18.

3.2K 109 23
                                    


Zżerał mnie niepokój i trawił każdą zdrową cząstkę mojej osoby, więc nikotynowy zastrzyk nie powinien wyrządzić mojemu organizmowi więcej krzywdy, niż moja chora podświadomość.  


Jak bardzo można być zirytowanym na rodzoną matkę?
Patrząc na Scotta, nadal przechadzającego się po hotelowym lobby, odkrywałam nowe stadia wspomnianej już irytacji.
Przeszłam już pomyślnie przez fazę tupania nogami, aż powybijam sobie pięty.
Fazę pary z uszu i rozszerzonych nozdrzy również mam już za sobą.
Aż boje się pomyśleć, jaka jest następna.

- Ty nadal tutaj? - prychnęłam, rzucając niedbale torbę na jeden z foteli, przymocowanych twardo do kafelkowanego tarasu i patrząc na Scotta z nieskrywaną odrazą.

- Skoro mam zdobyć twoje serce, nie mogę robić tego na odległość - odpowiedział, opuszczając okulary przeciwsłoneczne w dół swojego, długiego nosa. Wywróciłam oczami ogromnego młynka i usiadłam na miękkim siedzisku, upijając jednocześnie subtelny łyk z kolorowej szklanki. - Poza tym na ostatniej rozmowie o staż poszło mi świetnie, więc sądzę, że telefon z harmonogramem pracy to jedynie formalność - dodał, rozpierając się wygodniej na siedzeniu i prezentując tym samym żebra, przebijające się przez podkoszulek.
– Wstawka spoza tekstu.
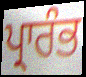
ਪ੍ਰਾਰੰਭ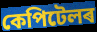
কেপিটেলৰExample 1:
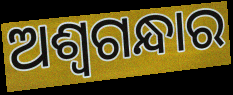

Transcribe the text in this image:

ଅଶ୍ୱଗନ୍ଧାର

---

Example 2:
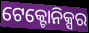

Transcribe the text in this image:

ଟେକ୍ଟୋନିକ୍ସର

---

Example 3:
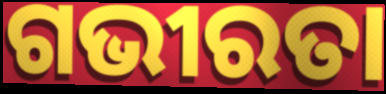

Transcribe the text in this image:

ଗଭୀରତା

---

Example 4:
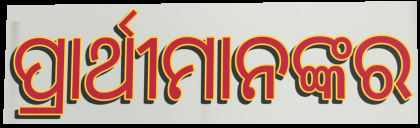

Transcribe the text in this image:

ପ୍ରାର୍ଥୀମାନଙ୍କର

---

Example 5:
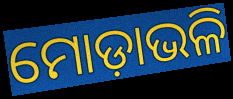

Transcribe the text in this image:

ମୋଡ଼ାଭଳିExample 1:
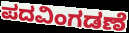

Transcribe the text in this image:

ಪದವಿಂಗಡಣೆ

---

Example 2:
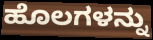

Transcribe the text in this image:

ಹೊಲಗಳನ್ನು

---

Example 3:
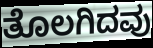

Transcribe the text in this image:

ತೊಲಗಿದವು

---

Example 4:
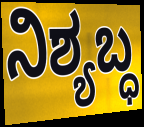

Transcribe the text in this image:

ನಿಶ್ಯಬ್ಧ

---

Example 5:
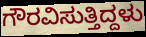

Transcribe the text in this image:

ಗೌರವಿಸುತ್ತಿದ್ದಳು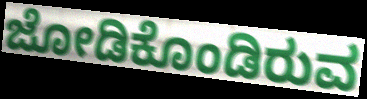
ಜೋಡಿಕೊಂಡಿರುವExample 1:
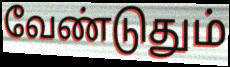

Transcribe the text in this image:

வேண்டுதும்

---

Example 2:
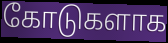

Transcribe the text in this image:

கோடுகளாக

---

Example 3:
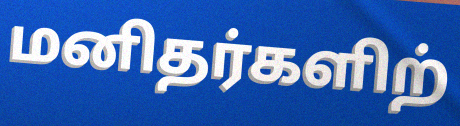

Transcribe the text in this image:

மனிதர்களிற்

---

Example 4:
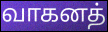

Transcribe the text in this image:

வாகனத்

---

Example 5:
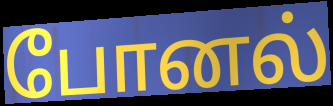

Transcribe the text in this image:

போனல்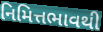
નિમિત્તભાવથી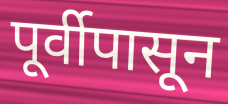
पूर्वीपासूनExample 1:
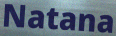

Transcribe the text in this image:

Natana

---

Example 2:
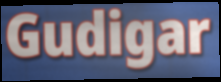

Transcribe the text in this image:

Gudigar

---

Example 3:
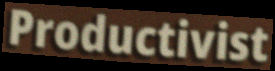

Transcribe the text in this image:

Productivist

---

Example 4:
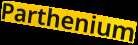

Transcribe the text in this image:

Parthenium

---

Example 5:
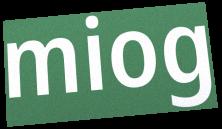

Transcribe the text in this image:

miog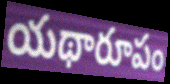
యథారూపంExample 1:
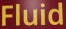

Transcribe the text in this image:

Fluid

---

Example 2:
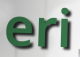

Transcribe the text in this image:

eri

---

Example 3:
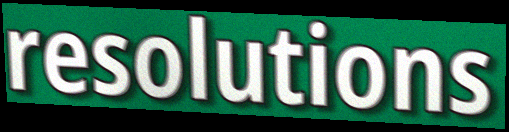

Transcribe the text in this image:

resolutions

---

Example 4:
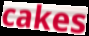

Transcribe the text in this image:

cakes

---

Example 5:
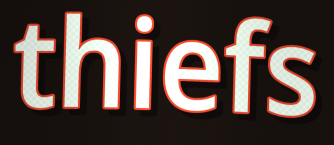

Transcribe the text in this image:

thiefsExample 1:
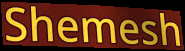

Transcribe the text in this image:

Shemesh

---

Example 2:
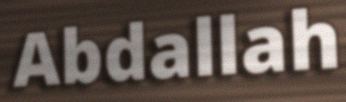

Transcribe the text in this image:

Abdallah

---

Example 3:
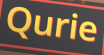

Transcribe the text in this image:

Qurie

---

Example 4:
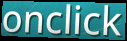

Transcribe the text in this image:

onclick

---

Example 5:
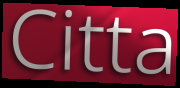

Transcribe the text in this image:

Citta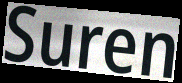
Suren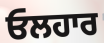
ਓਲਹਾਰ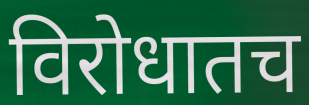
विरोधातच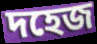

- Doprawdy? - Uniosłam brwi i zdusiłam w sobie napływający z wnętrza śmiech. Jeśli ten półgłówek był przekonany, że ostatnia rozmowa, którą odbył, była prawdziwa, to naprawdę zaczynałam się zastanawiać, co ja w nim widziałam.
Nie portfel.
Nie czułość.
I jak widać na załączonym obrazku, nie mogła to być również inteligencja.
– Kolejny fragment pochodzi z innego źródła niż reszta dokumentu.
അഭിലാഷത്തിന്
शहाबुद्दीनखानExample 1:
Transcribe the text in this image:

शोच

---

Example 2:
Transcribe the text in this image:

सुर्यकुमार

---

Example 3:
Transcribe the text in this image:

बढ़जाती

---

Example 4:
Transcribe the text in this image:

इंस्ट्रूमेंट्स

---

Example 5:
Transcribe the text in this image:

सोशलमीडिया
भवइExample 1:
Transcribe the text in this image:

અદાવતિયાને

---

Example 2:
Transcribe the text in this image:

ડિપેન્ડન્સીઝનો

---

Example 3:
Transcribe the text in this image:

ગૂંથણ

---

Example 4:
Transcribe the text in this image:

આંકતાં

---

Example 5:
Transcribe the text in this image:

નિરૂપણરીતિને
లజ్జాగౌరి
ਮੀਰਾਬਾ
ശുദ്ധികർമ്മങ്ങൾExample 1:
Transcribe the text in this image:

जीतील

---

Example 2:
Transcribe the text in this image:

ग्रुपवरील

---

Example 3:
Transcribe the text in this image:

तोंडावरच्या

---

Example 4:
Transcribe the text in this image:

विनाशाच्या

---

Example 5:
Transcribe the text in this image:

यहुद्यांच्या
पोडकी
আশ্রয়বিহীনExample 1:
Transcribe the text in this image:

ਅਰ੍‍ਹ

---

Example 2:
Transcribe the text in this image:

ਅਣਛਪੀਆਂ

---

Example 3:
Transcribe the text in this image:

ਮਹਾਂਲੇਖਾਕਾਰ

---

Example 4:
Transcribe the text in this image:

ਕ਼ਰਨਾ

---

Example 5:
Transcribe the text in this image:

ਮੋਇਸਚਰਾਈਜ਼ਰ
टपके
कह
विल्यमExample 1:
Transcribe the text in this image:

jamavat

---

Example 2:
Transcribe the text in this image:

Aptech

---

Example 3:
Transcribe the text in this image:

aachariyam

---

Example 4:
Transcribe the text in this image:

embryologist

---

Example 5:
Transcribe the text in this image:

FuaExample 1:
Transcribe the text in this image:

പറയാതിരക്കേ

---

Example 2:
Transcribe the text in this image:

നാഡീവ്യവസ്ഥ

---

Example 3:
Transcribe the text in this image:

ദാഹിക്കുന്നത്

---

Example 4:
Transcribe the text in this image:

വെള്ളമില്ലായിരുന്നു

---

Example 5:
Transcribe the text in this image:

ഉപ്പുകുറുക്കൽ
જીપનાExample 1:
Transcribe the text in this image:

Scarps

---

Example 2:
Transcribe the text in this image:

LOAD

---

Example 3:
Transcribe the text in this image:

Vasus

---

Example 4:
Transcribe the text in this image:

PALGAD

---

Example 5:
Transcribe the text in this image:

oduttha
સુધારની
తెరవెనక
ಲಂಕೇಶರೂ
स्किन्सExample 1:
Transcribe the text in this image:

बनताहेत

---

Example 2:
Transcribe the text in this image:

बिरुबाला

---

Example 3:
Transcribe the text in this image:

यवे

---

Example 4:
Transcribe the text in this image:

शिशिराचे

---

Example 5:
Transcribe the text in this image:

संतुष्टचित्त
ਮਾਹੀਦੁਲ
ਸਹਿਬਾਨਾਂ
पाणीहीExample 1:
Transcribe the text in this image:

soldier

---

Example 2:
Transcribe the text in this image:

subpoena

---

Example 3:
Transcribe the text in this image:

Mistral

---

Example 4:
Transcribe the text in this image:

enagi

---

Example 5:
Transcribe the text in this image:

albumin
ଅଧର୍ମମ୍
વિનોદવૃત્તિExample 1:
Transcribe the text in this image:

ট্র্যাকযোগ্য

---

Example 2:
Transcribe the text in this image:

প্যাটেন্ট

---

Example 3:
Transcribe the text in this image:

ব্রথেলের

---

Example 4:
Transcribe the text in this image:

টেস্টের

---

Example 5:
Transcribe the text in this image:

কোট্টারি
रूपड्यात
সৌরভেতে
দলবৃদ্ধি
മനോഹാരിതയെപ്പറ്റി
- Oczywiście, że tak. Co prawda pytania były trochę dziwne, ale myślę, że nie znajdą lepszego kandydata na to stanowisko - westchnął skromnie i przeczesał włosy na widok zbliżających się, młodych, atrakcyjnych Hiszpanek. Pokiwałam jedynie głową, udając powagę, która graniczyła niemal z zadumą, ale Scott był tak zapatrzony w siebie, że nie dostrzegł w tym ani krzty cynizmu.
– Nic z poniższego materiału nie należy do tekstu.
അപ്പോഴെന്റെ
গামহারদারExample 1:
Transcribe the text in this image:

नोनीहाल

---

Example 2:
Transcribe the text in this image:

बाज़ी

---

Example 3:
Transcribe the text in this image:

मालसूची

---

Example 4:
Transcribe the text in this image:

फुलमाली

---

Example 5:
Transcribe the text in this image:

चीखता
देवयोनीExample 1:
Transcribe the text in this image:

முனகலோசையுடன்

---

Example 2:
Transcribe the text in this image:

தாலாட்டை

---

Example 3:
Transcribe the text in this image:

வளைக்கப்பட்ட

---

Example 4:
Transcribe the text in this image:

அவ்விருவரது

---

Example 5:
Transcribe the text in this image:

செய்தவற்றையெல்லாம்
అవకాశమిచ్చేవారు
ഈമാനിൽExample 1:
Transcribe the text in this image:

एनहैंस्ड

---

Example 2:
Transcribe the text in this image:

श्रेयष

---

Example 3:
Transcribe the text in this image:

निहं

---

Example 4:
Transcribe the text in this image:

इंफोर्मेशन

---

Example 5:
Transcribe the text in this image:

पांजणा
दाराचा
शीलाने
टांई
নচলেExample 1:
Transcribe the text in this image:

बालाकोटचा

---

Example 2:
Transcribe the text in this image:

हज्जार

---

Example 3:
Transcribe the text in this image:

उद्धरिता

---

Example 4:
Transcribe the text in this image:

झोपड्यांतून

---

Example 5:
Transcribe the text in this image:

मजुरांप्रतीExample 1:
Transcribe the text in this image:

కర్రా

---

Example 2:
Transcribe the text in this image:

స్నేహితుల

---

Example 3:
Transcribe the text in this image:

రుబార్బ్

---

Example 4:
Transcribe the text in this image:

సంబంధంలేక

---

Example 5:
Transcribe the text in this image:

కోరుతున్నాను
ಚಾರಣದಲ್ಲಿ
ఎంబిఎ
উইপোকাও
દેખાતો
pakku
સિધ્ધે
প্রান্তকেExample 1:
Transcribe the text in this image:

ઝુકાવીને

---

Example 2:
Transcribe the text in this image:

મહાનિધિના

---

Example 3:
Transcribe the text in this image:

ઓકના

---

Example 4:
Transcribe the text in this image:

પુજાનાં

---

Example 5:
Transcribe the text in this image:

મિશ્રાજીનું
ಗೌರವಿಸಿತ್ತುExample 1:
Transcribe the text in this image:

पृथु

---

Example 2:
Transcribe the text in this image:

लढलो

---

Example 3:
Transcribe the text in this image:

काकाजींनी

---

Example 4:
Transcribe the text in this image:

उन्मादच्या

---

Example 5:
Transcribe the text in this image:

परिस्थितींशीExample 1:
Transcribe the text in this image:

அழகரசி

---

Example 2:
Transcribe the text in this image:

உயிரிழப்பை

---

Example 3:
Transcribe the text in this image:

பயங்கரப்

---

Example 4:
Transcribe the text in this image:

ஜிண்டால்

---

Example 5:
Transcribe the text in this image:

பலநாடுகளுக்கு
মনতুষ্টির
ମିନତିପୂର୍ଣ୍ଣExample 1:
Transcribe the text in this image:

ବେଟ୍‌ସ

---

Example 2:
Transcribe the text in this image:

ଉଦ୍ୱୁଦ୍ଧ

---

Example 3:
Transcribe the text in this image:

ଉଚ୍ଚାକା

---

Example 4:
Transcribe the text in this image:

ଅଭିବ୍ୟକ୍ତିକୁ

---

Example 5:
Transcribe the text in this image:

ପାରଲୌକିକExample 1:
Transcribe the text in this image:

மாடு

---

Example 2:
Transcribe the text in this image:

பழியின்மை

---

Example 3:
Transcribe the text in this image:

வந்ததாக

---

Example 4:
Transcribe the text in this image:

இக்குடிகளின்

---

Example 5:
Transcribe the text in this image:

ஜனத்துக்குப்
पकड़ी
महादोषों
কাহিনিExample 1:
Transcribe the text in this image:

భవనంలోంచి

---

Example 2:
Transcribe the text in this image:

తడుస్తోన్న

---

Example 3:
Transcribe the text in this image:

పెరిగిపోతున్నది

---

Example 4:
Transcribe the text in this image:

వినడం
- Z Neymarem było o wiele zabawniej - pomyślałam, wracając rozpędzoną retrospekcją do moich pierwszych dni w Barcelonie. Brazylijczyk był godnym przeciwnikiem w festiwalu złośliwości, który urządziliśmy sobie pod patronatem hotelu Johna, nie tylko dlatego, że łapał w lot moje zgryźliwe uwagi, ale przede wszystkim dlatego, że potrafił na odpowiedzieć w równie uszczypliwy sposób, co ja.

- Melisa? - usłyszałam dziewczęcy głos za moimi plecami, ale w pierwszej chwili kompletnie na niego nie zareagowałam. Nie byłam przyzwyczajona do damskiego towarzystwa, oprócz Peggy, która chwilowo przygotowywała Ratatouille* w hotelowej kuchni, więc nie mogła wyrosnąć za moimi plecami i zakłócać mi pozornego spokoju i tak zmąconego już przez obecność bruneta. Jego znaczące chrząkniecie i trywialne wskazanie palcem na postać, która rzucała długi cień na mój stolik sprawiła, że nie mogłam dłużej udawać, że wcale nie chodzi o mnie. Odwróciłam się niechętnie, mrużąc oczy od palącego, nieprzerwanie, słońca.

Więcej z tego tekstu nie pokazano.